- PROBLEM TO SOLVE: Retype every line from the one containing "Step: Bring up" through the last line of the records below, both included; leave out the pictures.

- AVAILABLE DATA:
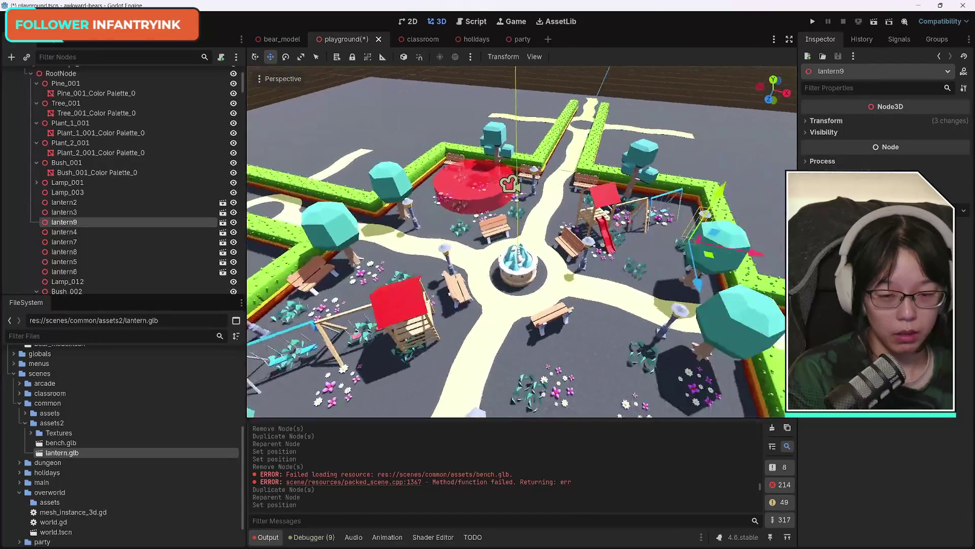
key("ctrl+s")
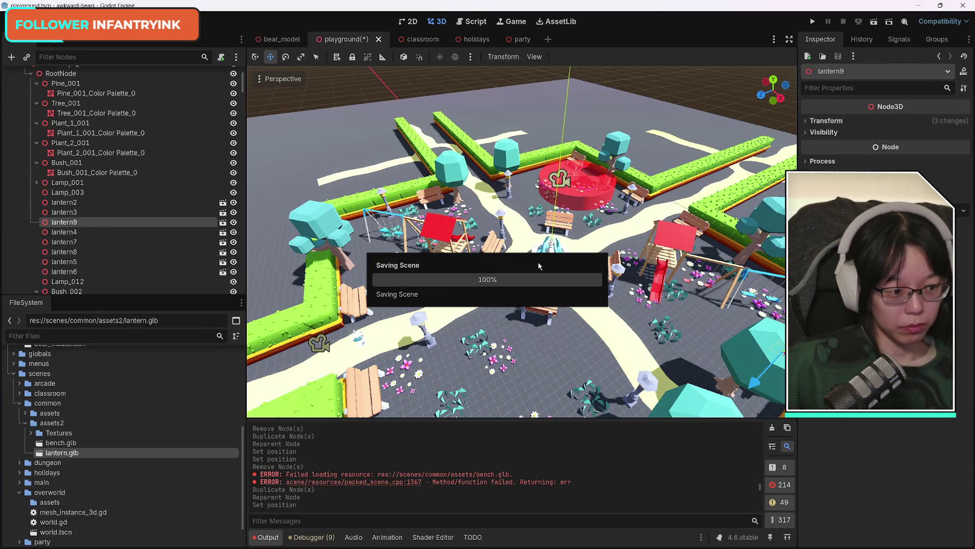
Step: Bring up the classroom scene and frame its desks, red rug and wall map
left_click(280, 39)
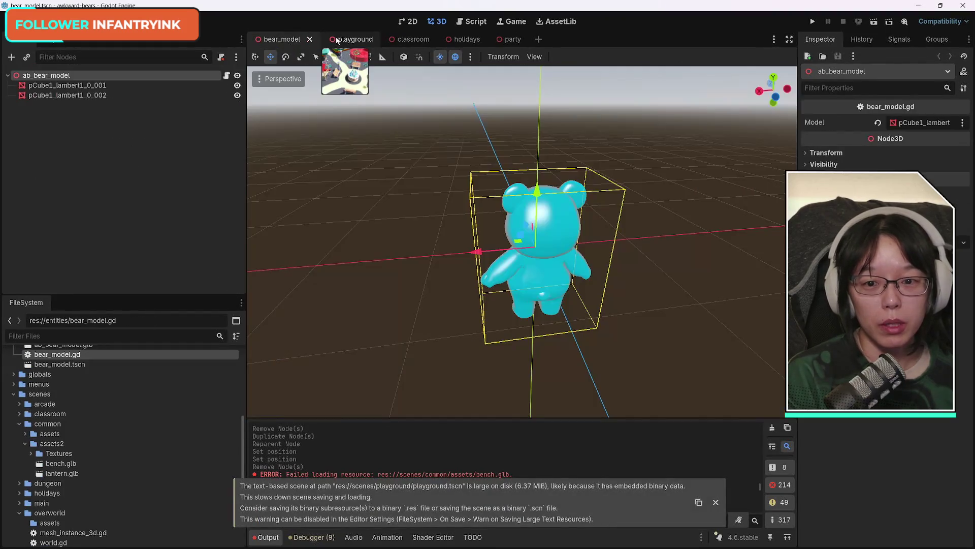
left_click(337, 40)
left_click(420, 42)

- OUTPUT FOR THIS EXERCISE:
Step: Bring up the classroom scene and frame its desks, red rug and wall map
left_click(280, 39)
left_click(337, 40)
left_click(420, 42)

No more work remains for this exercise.